I've always imagined that at the entrance to parkland and wild spaces, there should be a sign that reads: "Please Touch."


Sep 8, 2013

The Wildness Beyond The Order

This afternoon, following days of rain and hot sun, clouds and wind and lightening, the weather seemed to steady itself. In need of a little steadying myself, I wandered out into the yard with fire on my mind. The rains had allowed the local burning-ban to be lifted and all I could think of was pulling out my fire bowl again after months of being without it.

After starting the fire, I tossed some of my herb bundles on top.  Walking around the low bowl, I suffumigated myself with the fragrant smoke from the burning stalks of local sagebrush, yarrow and the mugwort from my garden.  The smoke was delicious, and I shook out my just-washed hair to soak up some of the scent.  It wasn't long before the neighbours murmured a greeting through the fence and then headed inside their home.  The odd girl next door was at it again.

Fire is one of my favourite partners in meditation and divination.  I was raised in the woods, in front of a campfire by my outdoorsman parents, so it naturally feels like home to me.  The popping sounds of the wood, the hiss and sizzle when a good portion of pitch is present, and the low hum of the flame consuming its fuel - all put me in an almost immediate trance.


After a time, I refocused on my surroundings.  I noticed how orderly the yard was.  Raised garden beds with perfect borders, spaced evenly, with rows of vegetables, flowers and herbs within.  A neat stack of firewood.  Garden tools all contained in a caddy.  Everything seemed tidy and carefully arranged.  It made me wonder how much of my life I tried to keep in perfect order.

I'm a Virgo, so perfectionism is something I've wrestled with more than once.  That part of me is in a nearly constant battle with the girl who just wants to live in a purple Volkswagen van with a little barbeque and a hammock and a huge stack of books.  I'm one part librarian and one part gyspy.  It can be frustrating.
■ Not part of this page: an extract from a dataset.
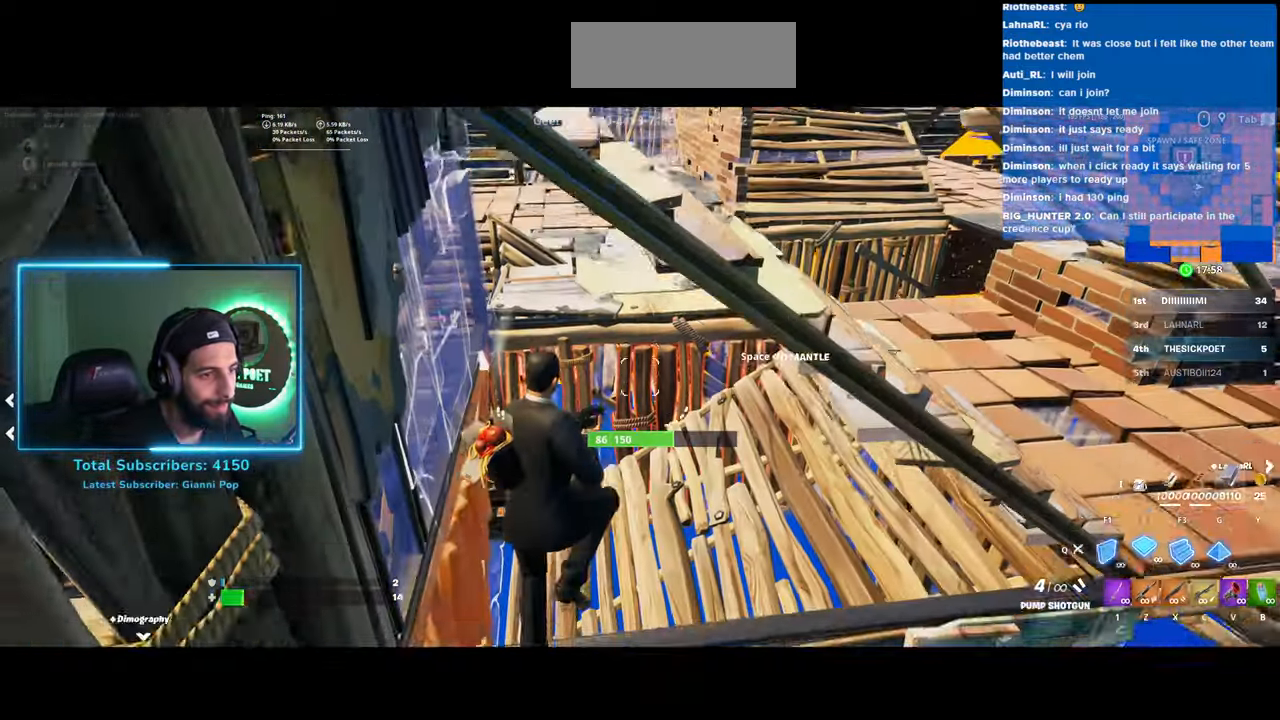
{"keys": ["w"], "mouse": ["left"], "events": []}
Fortunately, a good long fire allows for a good long consideration of whatever your mind is chewing on, and after a time bemoaning my perfectly boring yard, I noticed the dandelions - which I adore, but which lead other folks to insanity.  I noticed the bumper crop of tomatoes lolling all over the bed and over the edge, heavy with their fruit.  I smiled at the weeds getting high along the fence line - knowing that I'd get some more plantain harvested out of that jungle before the lawn mower came out again.

There is wildness everywhere.  It shows us that life is happening.  It is moving. Growing. Changing.

I can spend as much as I want to keep the yard orderly, but eventually nature takes over again. Nothing is perfect.  

I am fortunate.  Any time I need a bit of true "wild" I can drive five minutes up the road and end up heading into the valley's hills.  Here at home though, I think I've been spending a bit too much time on perfection.  After a summer of trying so hard to keep order, I feel like I need a bit of unruly in my life.

Right at this moment, I smell of woodsmoke and herbs.  I could be doing a dozen things, from emptying my in-box at the office, to grinding the herbs and resins that are gathered waiting to become incense.  But I think I'll jump onto my bed and surround myself with pillows and books and enjoy the lingering scent on my skin and hair.

This is just the beginning of fire season.  And the beginning of me finding a little wildness beyond the order.